TEMPO.CO, Jakarta - Serangan rudal Rusia di pelabuhan Odesa, selatan Ukraina, pada Jumat pagi, 1 Juli 2022, menewaskan sedikitnya 10 orang, kata seorang pejabat regional, sehari setelah Ukraina mengusir pasukan Rusia dari pos strategis Laut Hitam di Pulau Ular.
Laporan sebelumnya mengatakan enam orang tewas dalam serangan Rusia malam hari di sebuah bangunan tempat tinggal, termasuk tiga anak-anak.
"Jumlah korban tewas akibat serangan di gedung apartemen bertingkat kini telah meningkat menjadi 10," kata Serhiy Bratchuk, juru bicara pemerintah daerah Odesa di saluran Telegramnya.

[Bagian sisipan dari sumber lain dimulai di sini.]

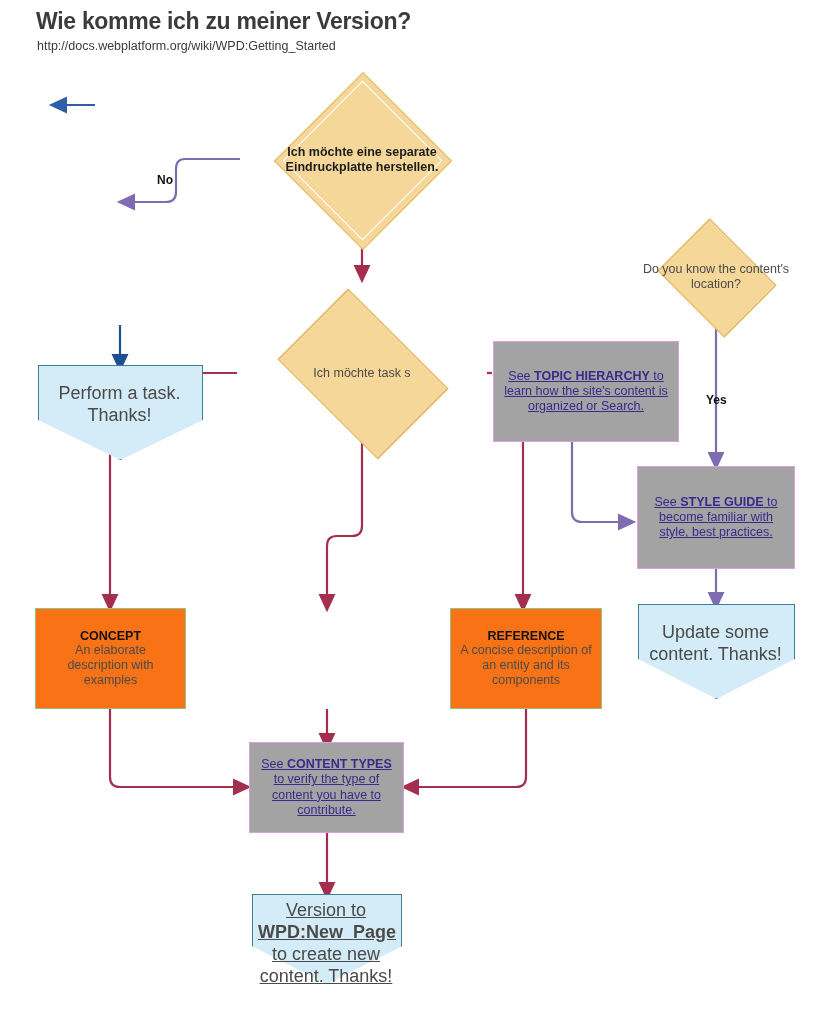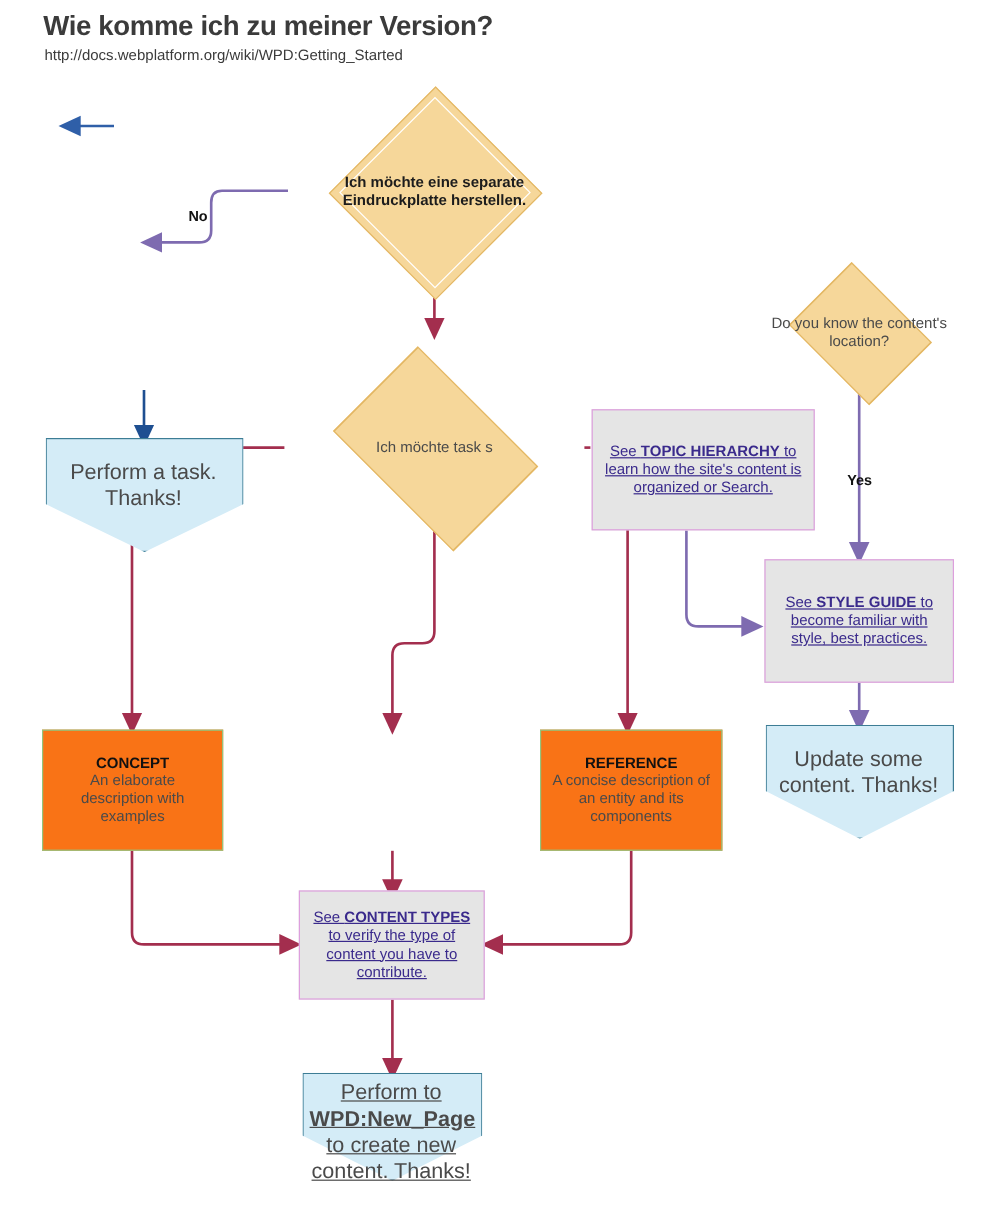"See TOPIC HIERARCHY to learn" .box-pink { background: #e5e5e5 -> #a3a3a3 }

Itu terjadi setelah Rusia pada hari Kamis mengatakan telah memutuskan untuk menarik diri dari Pulau Ular sebagai "isyarat niat baik" untuk menunjukkan bahwa Moskow tidak menghalangi upaya PBB untuk membuka koridor kemanusiaan yang memungkinkan pengiriman gandum dari Ukraina.
Ukraina mengatakan telah mengusir pasukan Rusia dari singkapan setelah serangan artileri dan rudal, dengan Presiden Volodymyr Zelenskiy memuji kemenangan strategis tersebut.
"Itu belum menjamin keamanan. Belum menjamin bahwa musuh tidak akan kembali," katanya dalam video pidato malamnya. "Tapi ini secara signifikan membatasi tindakan penjajah. Langkah demi langkah, kami akan mendorong mereka kembali dari laut kami, tanah kami dan langit kami."
Sebaliknya, bagaimanapun, pasukan Ukraina mati-matian bertahan melawan senjata superior Rusia di kota Lysychansk.
Artileri Rusia ditembakkan dari arah yang berbeda sementara tentara Rusia mendekat dari beberapa sisi, kata Gubernur regional Serhiy Gaidai di televisi Ukraina.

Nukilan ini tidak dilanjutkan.